Audience: Executive Leadership, Shelter/Rescue Staff & Volunteers, Veterinary Team

Organization: Jacksonville Humane Society
Investigator(s): Denise Deisler and Nikki Harris
Grant Amount: $52,700
Project Type: Phase 1
Project Status: Research Complete

Project Summary

Jacksonville Humane Society's "Home to Home" program empowered people surrendering their pets by assisting them with rehoming their pets, negating the need to surrender them. The project provided rehoming support for 678 pets and successfully rehomed 208 pets.
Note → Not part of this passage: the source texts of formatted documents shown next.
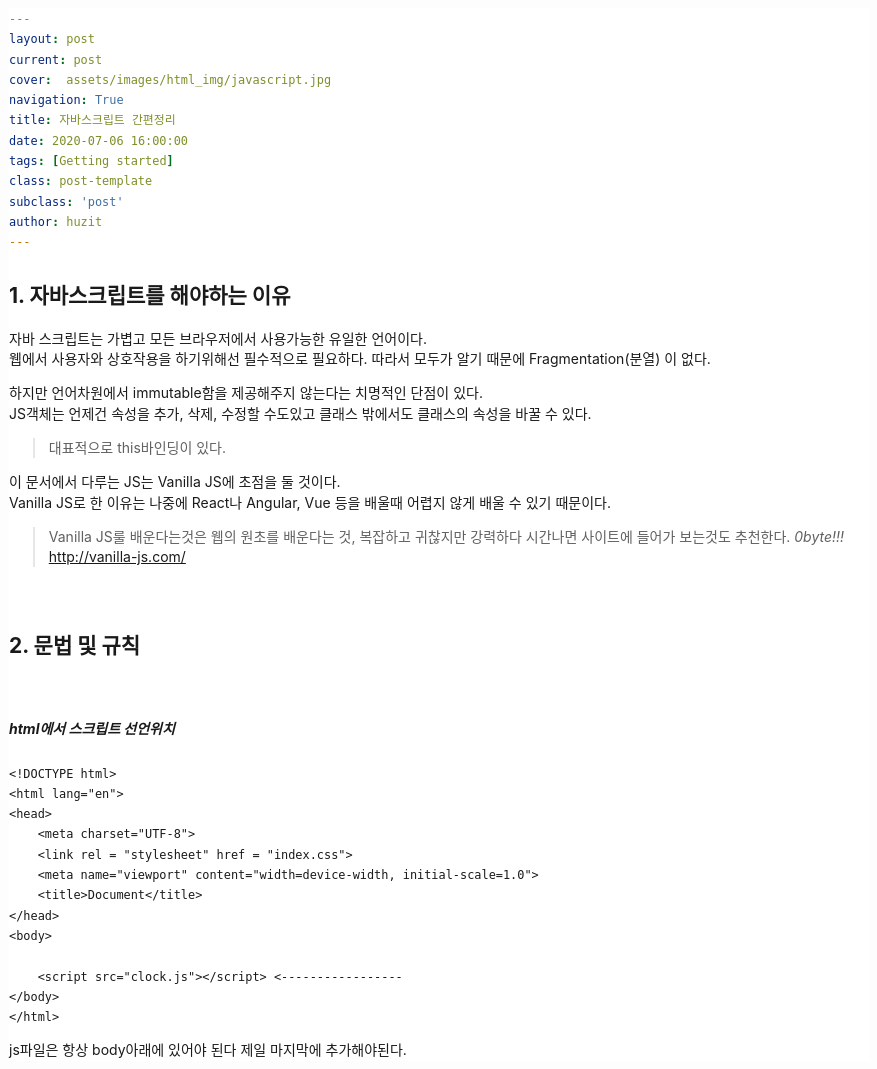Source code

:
 ```yaml
---
layout: post
current: post
cover:  assets/images/html_img/javascript.jpg
navigation: True
title: 자바스크립트 간편정리
date: 2020-07-06 16:00:00
tags: [Getting started]
class: post-template
subclass: 'post'
author: huzit
---
```


## 1. 자바스크립트를 해야하는 이유

자바 스크립트는 가볍고 모든 브라우저에서 사용가능한 유일한 언어이다.<br>
웹에서 사용자와 상호작용을 하기위해선 필수적으로 필요하다.
따라서 모두가 알기 때문에 Fragmentation(분열) 이 없다.

하지만 언어차원에서 immutable함을 제공해주지 않는다는 치명적인 단점이 있다.<br>
JS객체는 언제건 속성을 추가, 삭제, 수정할 수도있고 클래스 밖에서도 클래스의 속성을 바꿀 수 있다. 

> 대표적으로 this바인딩이 있다.



이 문서에서 다루는 JS는 Vanilla JS에 초점을 둘 것이다.<br>
Vanilla JS로 한 이유는 나중에 React나 Angular, Vue 등을 배울때 어렵지 않게 배울 수 있기 때문이다.

> Vanilla JS룰 배운다는것은 웹의 원초를 배운다는 것, 복잡하고 귀찮지만 강력하다
시간나면 사이트에 들어가 보는것도 추천한다. *0byte!!!*<br><http://vanilla-js.com/> 

<br>

## 2. 문법 및 규칙
<br>

##### html에서 스크립트 선언위치

```
<!DOCTYPE html>
<html lang="en">
<head>
    <meta charset="UTF-8">
    <link rel = "stylesheet" href = "index.css">
    <meta name="viewport" content="width=device-width, initial-scale=1.0">
    <title>Document</title>
</head>
<body>

    <script src="clock.js"></script> <-----------------
</body>
</html>
```
js파일은 항상 body아래에 있어야 된다 제일 마지막에 추가해야된다.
To assess the effectiveness of the rehoming program as an alternative to a shelter surrender. The following metrics were collected for the current year and compared to the same metrics for the prior year: the number of pets successfully rehomed, the length of a pet's stay on the organization's community pet page for rehoming; intake of pets surrendered by their owners, intake of stray pets, and total intake by species.


Counselors worked individually with pet owners to help market their pets for adoption. This included help with taking quality pictures, writing pet biographies, giving them access to a list of rehoming websites and to Jacksonville Humane Society's webpage. Additionally, JHS offered owners the option to bring their pets to their adoption center for a day and to their off-site adoption events. The program also helped provide the pets with current vaccinations, spay/neuter and microchipping.


  • Throughout the course of the grant (December 2017 - August 2018), 591 people accepted rehoming support for 678 pets. The demand for this program was high and people were willing to accept help.
  • 208 pets were rehomed, 40 pets were surrendered to the shelter, 139 pets were lost to follow up, and 256 pets' cases are still open.
  • Of 208 rehomed pets, 32 were rehomed though Community Pet Page, 33 were rehomed through Adopt-a-Pet.com, 41 were rehomed through a friend or family member, 25 were rehomed through a JHS event, and for 77 of the pets the rehoming method was unknown.
  • Following-up with owners was difficult. Everyone who accepted help from JHS received a phone call and email but many did not respond.
  • Medical assistance was offered to 229 pet owners, and 109 opted to receive it.


Jacksonville Humane Society's Home to Home pilot program was successful and provides a good example for other organizations considering intake prevention programs.